MPs demand teacher training shake-up

Select committee wants higher entry requirements and an end to undergraduate-level provision. John Morgan reports

February 9, 2010

Entry requirements for teacher training courses in higher education are too low and undergraduate programmes in this area should be scrapped, according to a committee of MPs.

The Government should ultimately aim to restrict entry to postgraduate teacher training to those with a 2:1 degree or above, the House of Commons Children, Schools and Families Committee says in a report published on 9 February.

The cross-party panel of MPs criticise the “particularly low” entry requirements on undergraduate courses for those wanting to teach in secondary schools, saying funding for such programmes should cease.

They add that universities should involve research-active staff in teacher training courses to raise the “rigour and status” of the programmes.

Barry Sheerman, the committee chairman, said: “Teaching must be seen as an attractive career option for high-achieving individuals. Entry requirements should be raised, and there must be better support for teachers once they are in post.”

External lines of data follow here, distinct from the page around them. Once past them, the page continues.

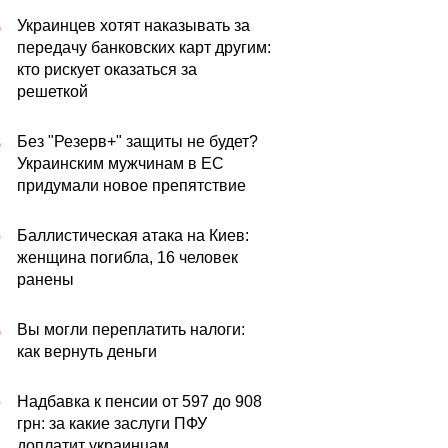
Украинцев хотят наказывать за
5
передачу банковских карт другим:
кто рискует оказаться за
решеткой
Без "Резерв+" защиты не будет?
5
Украинским мужчинам в ЕС
придумали новое препятствие
Баллистическая атака на Киев:
0
женщина погибла, 16 человек
ранены
Вы могли переплатить налоги:
5
как вернуть деньги
Надбавка к пенсии от 597 до 908
0
грн: за какие заслуги ПФУ
доплатит украинцам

The report suggests that the Government should move to restrict access to postgraduate certificates in education to those with at least a 2:2 degree “as soon as possible”, with a longer-term goal to move to a minimum 2:1 requirement.

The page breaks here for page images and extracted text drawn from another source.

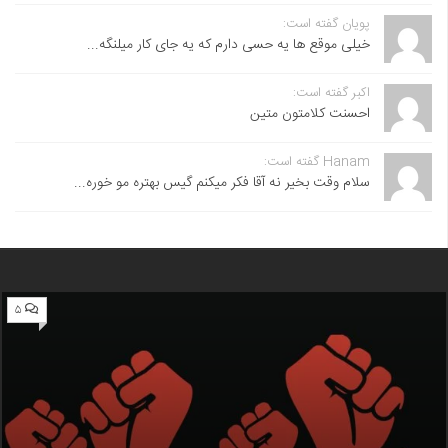
پویان گفته است:
خیلی موقع ها یه حسی دارم که یه جای کار میلنگه...
اکبر گفته است:
احسنت ‌کلامتون متین
Hanam گفته است:
سلام وقت بخیر نه آقا فکر میکنم گیس بهتره مو خوره...
۵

David Cameron, the leader of the Conservative Party, has already put forward similar proposals.

The report also supports a new masters in teaching and learning qualification, adding that teaching should become a masters-level profession.

“While we do not believe that the masters in teaching and learning should be compulsory, we would like to see introduced much stronger incentives for teachers to complete a relevant qualification at masters level or above,” the report says.

It criticises universities for not engaging expert staff in teacher training.

“Higher education institutions are important in bringing rigour and status to initial teacher training,” it says. “With this in mind, we were disappointed that research-active staff do not make a greater contribution to training.

“We recommend that the Training and Development Agency and Ofsted pay greater attention to this aspect of provision when accrediting and inspecting initial teacher training providers.

“Providers’ arrangements for developing the research skills and profiles of other teacher training staff should also be taken into consideration.”